The Darwinian fitness of extrachromosomal genetic elements

tide Seminar Series: Horizontal evolutionary processes in phylogenetics

  • Date: Aug 10, 2021
  • Time: 02:00 PM - 03:00 PM (Local Time Germany)
  • Speaker: Prof. Dr. Tal Dagan
  • Professor of Microbiology Christian-Albrechts-Universität zu Kiel, Germany
  • Location: Zoom
  • Host: TIDE, Denise Kühnert
  • Contact: kuehnert@shh.mpg.de
The Darwinian fitness of extrachromosomal genetic elements

Plasmids are autonomously replicating extra-chromosomal elements that play a major role in prokaryote ecology and evolution.
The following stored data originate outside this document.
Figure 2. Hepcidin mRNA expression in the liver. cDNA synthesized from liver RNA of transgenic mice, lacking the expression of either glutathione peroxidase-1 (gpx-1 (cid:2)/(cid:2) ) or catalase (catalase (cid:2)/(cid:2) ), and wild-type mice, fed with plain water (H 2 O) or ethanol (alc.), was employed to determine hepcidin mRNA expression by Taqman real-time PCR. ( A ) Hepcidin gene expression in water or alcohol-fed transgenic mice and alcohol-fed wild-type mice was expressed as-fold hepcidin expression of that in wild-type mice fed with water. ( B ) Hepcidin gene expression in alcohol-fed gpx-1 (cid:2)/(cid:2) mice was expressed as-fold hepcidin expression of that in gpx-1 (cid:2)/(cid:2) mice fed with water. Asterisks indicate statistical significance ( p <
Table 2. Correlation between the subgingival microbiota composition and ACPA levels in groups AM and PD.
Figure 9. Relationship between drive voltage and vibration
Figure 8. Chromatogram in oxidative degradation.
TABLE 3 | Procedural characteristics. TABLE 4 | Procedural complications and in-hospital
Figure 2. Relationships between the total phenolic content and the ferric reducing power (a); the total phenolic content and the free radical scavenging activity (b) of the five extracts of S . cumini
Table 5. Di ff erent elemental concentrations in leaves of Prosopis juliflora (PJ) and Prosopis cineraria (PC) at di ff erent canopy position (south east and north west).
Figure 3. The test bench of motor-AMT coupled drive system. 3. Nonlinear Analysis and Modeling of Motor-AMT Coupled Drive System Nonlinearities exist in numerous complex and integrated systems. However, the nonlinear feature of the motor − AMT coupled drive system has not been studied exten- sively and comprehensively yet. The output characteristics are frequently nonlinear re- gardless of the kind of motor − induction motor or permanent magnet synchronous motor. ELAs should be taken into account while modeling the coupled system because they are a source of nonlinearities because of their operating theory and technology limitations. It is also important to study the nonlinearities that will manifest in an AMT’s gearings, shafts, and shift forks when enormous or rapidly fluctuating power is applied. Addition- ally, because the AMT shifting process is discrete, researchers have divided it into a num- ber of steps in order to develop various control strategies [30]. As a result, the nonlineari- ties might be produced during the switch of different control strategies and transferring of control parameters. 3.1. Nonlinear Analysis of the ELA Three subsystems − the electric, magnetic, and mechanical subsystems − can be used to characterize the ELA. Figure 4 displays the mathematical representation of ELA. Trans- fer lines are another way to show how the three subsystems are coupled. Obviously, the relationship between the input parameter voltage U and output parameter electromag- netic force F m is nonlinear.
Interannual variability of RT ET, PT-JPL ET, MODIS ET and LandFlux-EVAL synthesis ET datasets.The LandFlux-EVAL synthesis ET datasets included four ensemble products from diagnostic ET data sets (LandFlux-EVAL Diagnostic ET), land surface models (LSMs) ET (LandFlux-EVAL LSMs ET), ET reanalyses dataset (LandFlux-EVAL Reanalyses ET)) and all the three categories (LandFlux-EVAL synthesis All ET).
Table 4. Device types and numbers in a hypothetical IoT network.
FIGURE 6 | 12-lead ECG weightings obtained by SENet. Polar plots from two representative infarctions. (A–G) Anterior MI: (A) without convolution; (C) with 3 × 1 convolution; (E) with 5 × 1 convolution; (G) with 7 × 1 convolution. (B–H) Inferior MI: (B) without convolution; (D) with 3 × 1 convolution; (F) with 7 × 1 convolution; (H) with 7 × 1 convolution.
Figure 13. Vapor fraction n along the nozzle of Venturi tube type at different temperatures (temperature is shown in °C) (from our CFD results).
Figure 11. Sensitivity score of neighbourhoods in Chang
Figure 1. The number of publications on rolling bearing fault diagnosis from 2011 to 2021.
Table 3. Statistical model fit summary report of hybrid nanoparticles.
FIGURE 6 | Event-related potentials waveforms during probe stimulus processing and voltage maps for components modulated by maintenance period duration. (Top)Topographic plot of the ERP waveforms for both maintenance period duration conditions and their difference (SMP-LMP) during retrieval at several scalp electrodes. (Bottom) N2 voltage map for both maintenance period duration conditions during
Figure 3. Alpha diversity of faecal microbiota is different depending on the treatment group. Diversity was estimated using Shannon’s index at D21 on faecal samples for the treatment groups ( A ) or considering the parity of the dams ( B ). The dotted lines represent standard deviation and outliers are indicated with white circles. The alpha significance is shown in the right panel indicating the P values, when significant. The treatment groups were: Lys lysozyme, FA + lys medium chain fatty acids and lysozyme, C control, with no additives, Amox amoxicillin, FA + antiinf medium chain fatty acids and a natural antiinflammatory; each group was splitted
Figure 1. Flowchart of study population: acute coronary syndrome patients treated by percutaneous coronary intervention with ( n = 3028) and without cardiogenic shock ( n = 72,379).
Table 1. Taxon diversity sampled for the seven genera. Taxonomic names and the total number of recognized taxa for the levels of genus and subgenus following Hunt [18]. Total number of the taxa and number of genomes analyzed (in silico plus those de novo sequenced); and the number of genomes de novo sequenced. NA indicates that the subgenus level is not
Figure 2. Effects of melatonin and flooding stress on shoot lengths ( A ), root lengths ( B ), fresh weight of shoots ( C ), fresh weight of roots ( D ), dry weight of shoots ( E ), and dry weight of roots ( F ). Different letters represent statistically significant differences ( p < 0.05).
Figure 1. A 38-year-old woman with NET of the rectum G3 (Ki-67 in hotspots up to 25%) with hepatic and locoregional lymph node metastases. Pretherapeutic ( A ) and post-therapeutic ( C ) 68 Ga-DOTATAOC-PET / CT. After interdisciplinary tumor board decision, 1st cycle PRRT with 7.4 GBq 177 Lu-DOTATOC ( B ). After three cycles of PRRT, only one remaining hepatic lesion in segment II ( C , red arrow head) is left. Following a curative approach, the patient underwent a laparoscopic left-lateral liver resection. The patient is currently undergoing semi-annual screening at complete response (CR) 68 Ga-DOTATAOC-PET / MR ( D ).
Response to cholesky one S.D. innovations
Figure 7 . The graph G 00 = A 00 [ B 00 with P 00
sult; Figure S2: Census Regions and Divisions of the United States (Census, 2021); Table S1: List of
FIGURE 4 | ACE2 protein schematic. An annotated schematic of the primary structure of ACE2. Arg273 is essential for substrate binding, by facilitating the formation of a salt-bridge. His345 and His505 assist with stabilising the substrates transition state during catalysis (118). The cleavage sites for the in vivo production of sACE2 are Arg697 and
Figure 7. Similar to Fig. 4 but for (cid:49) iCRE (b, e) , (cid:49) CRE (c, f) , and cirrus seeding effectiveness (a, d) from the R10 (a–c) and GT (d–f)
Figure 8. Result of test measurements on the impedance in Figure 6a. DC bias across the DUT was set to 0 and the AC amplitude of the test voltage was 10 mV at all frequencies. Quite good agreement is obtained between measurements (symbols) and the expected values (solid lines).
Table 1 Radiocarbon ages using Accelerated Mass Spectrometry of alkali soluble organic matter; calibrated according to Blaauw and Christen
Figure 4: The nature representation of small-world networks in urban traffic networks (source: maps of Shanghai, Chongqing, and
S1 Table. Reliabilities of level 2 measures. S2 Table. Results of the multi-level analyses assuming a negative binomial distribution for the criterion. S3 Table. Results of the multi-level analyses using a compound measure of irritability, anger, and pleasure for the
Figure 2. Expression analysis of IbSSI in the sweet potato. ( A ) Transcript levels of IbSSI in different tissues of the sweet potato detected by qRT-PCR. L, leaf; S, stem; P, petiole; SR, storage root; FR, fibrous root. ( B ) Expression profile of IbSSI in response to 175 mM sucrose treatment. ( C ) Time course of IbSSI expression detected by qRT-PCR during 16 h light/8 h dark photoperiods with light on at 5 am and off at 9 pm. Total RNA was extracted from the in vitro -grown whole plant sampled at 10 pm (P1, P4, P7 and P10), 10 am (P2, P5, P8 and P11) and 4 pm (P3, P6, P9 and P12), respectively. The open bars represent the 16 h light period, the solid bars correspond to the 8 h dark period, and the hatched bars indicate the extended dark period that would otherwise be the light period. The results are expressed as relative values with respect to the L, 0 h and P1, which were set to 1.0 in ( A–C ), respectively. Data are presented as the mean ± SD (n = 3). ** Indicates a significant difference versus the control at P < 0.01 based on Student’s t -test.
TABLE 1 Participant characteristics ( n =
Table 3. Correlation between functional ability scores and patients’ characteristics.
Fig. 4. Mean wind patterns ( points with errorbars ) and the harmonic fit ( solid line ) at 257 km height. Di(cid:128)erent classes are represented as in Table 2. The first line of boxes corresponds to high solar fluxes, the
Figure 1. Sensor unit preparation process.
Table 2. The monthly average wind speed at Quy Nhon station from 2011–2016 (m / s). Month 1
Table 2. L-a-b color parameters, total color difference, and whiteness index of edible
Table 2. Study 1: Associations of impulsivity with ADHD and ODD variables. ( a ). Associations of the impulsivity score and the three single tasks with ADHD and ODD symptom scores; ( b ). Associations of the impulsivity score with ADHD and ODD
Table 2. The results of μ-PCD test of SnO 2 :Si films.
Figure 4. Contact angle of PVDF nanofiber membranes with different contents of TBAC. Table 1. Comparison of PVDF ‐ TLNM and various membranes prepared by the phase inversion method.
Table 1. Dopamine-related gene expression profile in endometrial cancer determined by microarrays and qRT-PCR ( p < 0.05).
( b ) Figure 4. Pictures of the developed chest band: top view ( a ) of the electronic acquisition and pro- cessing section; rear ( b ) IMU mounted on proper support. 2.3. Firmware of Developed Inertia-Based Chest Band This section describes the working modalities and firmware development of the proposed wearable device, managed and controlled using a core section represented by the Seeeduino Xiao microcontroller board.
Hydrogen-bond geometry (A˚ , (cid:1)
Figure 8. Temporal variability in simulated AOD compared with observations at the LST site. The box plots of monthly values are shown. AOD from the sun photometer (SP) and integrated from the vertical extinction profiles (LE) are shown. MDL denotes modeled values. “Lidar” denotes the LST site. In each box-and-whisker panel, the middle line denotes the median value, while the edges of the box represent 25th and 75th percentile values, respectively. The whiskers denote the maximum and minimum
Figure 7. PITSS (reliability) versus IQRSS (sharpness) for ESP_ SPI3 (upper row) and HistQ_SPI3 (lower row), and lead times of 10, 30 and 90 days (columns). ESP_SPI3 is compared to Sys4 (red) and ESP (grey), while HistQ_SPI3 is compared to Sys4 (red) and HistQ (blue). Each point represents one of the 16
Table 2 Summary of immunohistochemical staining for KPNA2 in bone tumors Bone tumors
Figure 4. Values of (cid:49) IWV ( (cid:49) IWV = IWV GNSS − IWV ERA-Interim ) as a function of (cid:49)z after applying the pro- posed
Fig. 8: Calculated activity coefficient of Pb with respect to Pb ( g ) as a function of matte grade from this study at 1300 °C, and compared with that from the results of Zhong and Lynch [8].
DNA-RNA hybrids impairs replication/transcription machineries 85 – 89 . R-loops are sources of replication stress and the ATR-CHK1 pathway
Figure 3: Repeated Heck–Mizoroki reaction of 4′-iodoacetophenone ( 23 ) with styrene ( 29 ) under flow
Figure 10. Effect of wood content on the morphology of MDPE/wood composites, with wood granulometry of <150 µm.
The study of plasmid evolution has so far focused mostly on their biodiversity and effect on their host ecology and evolution. Nonetheless, the fundamentals of plasmid genome evolution remain to a large extent uncharted territory. Plasmids reside within a host cell that supplies their environmental, energetic and metabolic requirements. Consequently, natural selection is expected to operate on plasmids in two hierarchical levels: one component is the plasmid replication and inheritance within the host cell, and the other is the host fitness within the population. In recent years my research group has been studying the implications of different levels of selection, and drift, to plasmid genome evolution. In the seminar I will present our current results, e.g., on the evolution of plasmid inheritance under non-selective conditions, how selection for plasmid functions affects plasmid evolution, and why are there no essential genes on plasmids.